- **PASSAGE FOR REVIEW**:
========================================================================

Spatial design as it relates to physical interiors, exhibitions or installations, either permanent or temporary, for private, public, commercial or industrial purposes. Examples include: public installations, restaurant/hospitality interiors, office or medical interiors, set designs, retail displays, exhibition booths, etc.
Arthur Huang is a structural engineer, architect and innovator of loop economy building material solutions. He founded Miniwiz in 2005 and has led the firm since.
Miniwiz is a global leader in post-consumer recycling technology with applications focused around built infrastructure and architectural solutions. For over 10 years, Miniwiz has been challenging the existing linear supply chain by using post-consumer recycled materials for high performance applications, retail store interiors, factory campuses and consumer goods.
Miniwiz gained recognition worldwide for first executing upcycling technologies and developing solutions that enable the switch to the circular economy. Three National Geographic Channel Episodes have been dedicated to Miniwiz , documenting the following Miniwiz Projects: The Ecoark Museum, the worlds first nine story tall museum made form post-consumer Materials (2010), Polliboat (2011), SDTI electronic waste recycling campus (2015). Miniwiz brought trash materials to the retail industry, equipping Nike’s high-end stores (Nikelab) with fixtures made from trash, in the heart of the world’s most premium cities: NYC, London, Paris, Milan, Shanghai, Hong Kong and Tokyo.
Among other honors, Miniwiz under Arthur Huang’s leadership won the Financial Times’ “Earth Award” in 2010 and The Wall Street Journal’s “Asian Innovation Award” in 2011. Miniwiz received the “Technology Pioneers 2015” title by the World Economic Forum, recognizing the potential of the new industry that Miniwiz is leading and the positive impact of its activities on the state of the world.
Miniwiz holds invention patents and trademarks for various mechanical and chemical up-cycling technologies, including Polliber™, a composite made of reprocessed organic waste with recycled polymers, Natrilon™, a yarn made of recycled PET reinforced with Nano SiO2 from rice husk, Pollibrick™, a mechanical interlocking system, and many others.

========================================================================

- **STORED DATA**:
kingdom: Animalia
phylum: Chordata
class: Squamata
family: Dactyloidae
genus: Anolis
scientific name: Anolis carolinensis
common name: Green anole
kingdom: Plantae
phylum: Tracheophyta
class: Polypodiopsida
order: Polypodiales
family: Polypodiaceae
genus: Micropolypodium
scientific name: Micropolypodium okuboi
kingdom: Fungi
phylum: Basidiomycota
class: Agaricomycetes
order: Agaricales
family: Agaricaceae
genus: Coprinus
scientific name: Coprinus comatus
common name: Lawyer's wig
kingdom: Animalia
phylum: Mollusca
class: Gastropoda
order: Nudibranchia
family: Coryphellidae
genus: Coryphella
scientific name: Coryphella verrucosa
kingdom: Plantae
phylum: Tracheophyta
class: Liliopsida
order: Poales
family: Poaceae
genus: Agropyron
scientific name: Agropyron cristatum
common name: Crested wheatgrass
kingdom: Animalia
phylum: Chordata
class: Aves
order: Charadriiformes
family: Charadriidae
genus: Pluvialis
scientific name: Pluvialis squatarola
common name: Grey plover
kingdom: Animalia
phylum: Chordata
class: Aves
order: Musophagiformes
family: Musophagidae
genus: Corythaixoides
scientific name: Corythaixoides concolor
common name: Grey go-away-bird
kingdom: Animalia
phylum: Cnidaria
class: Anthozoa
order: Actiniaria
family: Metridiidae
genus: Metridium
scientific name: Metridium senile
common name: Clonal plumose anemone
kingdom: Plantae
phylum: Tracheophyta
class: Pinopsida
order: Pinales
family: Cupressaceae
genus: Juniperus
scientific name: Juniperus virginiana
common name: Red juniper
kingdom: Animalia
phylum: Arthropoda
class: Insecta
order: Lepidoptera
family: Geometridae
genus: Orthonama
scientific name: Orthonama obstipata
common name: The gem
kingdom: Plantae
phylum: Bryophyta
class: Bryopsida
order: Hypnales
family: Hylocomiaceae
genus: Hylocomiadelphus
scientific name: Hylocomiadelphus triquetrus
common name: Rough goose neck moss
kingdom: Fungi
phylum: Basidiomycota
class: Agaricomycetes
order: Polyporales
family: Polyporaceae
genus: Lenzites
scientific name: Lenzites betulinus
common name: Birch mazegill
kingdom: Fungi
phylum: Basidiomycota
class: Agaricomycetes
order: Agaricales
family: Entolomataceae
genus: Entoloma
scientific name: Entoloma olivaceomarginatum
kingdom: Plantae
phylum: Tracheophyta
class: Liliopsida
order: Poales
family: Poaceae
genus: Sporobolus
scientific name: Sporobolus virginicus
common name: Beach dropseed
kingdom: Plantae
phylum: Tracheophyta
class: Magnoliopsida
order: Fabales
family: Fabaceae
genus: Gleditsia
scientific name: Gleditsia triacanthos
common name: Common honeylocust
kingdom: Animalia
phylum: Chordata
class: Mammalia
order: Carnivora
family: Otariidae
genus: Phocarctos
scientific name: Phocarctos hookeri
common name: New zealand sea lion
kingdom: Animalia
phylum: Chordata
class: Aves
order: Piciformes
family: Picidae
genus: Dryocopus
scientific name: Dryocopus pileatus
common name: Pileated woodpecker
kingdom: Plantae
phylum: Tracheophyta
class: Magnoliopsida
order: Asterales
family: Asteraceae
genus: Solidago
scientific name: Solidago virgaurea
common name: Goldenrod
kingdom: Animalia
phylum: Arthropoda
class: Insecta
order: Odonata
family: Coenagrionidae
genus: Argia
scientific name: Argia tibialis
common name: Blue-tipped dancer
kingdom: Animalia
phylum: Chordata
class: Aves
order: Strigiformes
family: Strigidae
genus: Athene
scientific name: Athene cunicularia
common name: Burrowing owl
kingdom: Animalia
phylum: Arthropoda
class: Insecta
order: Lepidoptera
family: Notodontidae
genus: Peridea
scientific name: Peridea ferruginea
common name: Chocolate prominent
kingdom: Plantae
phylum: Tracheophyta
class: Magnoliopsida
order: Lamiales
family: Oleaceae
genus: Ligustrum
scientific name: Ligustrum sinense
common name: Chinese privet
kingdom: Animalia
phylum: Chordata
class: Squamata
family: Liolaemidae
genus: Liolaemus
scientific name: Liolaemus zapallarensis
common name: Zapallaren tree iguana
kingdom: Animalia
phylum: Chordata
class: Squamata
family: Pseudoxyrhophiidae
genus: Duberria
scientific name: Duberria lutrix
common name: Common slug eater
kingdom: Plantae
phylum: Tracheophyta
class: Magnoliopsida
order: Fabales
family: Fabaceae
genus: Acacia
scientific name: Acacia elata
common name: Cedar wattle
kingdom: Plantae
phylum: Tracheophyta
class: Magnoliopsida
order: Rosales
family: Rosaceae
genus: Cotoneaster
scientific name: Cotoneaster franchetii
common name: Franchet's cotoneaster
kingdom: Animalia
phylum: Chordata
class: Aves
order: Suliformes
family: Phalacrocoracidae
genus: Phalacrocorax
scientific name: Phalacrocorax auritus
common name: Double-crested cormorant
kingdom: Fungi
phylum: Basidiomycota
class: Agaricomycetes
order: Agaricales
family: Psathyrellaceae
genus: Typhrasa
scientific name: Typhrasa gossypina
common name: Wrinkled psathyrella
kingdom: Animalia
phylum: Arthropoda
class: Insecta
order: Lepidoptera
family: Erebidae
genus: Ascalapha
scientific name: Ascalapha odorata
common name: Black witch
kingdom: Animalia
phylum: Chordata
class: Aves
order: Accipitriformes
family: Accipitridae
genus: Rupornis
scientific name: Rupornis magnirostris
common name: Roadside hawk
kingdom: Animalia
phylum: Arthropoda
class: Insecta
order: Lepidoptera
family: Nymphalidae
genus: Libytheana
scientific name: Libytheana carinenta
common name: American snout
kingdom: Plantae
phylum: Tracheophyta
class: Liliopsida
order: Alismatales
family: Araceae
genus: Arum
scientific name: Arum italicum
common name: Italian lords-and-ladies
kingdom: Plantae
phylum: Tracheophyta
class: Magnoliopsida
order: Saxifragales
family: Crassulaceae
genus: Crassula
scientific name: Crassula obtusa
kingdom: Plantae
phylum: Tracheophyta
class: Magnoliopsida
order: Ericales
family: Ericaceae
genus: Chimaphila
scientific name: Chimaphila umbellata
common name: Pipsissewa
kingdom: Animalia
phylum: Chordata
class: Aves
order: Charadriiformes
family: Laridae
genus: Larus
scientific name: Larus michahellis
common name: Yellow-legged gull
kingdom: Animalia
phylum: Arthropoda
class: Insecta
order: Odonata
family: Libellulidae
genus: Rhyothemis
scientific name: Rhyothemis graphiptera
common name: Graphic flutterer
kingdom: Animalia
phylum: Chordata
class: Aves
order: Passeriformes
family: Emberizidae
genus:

========================================================================

- **WHAT THE TASK REQUIRES**: Can you give the Miniwiz text again, starting with "Spatial design as" and going on through "the firm since.", but swap "structural engineer" for "civil engineer"? These items were drawn from a different source than the text.

- **SOLUTION FOR THIS PROBLEM**:
Spatial design as it relates to physical interiors, exhibitions or installations, either permanent or temporary, for private, public, commercial or industrial purposes. Examples include: public installations, restaurant/hospitality interiors, office or medical interiors, set designs, retail displays, exhibition booths, etc.
Arthur Huang is a civil engineer, architect and innovator of loop economy building material solutions. He founded Miniwiz in 2005 and has led the firm since.